# HMS Statice



## Carol Pratt (May 10, 2009)

I believe this was a Canadian corvette used by the British in WW2 on convoys. I don't know the year it sank, (bomb or torpedo stike) but I think there were 3 survivors picked up from the sea after several days. Does anyone have any idea where I might find further information? Many thanks.


----------



## benjidog (Oct 27, 2005)

Welcome from Lancashire - I hope you will enjoy the site.

First of all, she was Royal Navy rather than Canadian or she would have been called HMCS Statice. 

I would start with Mr Google with a search using "HMS Statice" - don't forget to include the quotation marks or you will get everything with HMS in it. 

This site HERE referring to her as being still in service later in 1945.

Wikipedia has this:

"Formerly USS _Vim_ (PG-99).
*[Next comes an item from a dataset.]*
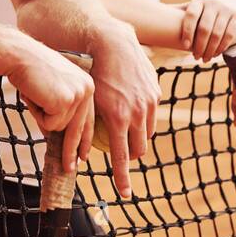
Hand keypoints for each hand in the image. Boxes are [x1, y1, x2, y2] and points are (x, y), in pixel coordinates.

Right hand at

Transferred to the RN under the lend-lease program. Returned to the USN on 21 Jun 1946.

She appears to be most famous for being involved in the sinking of U-678 which is covered in the URL above.


----------



## Peter4447 (Jan 26, 2006)

HMS Statice (Ex-USN 'Vim') Built Collingwood 1943, Returned to the USN 21/6/1946. Modified Flower Class corvette.
Peter4447


----------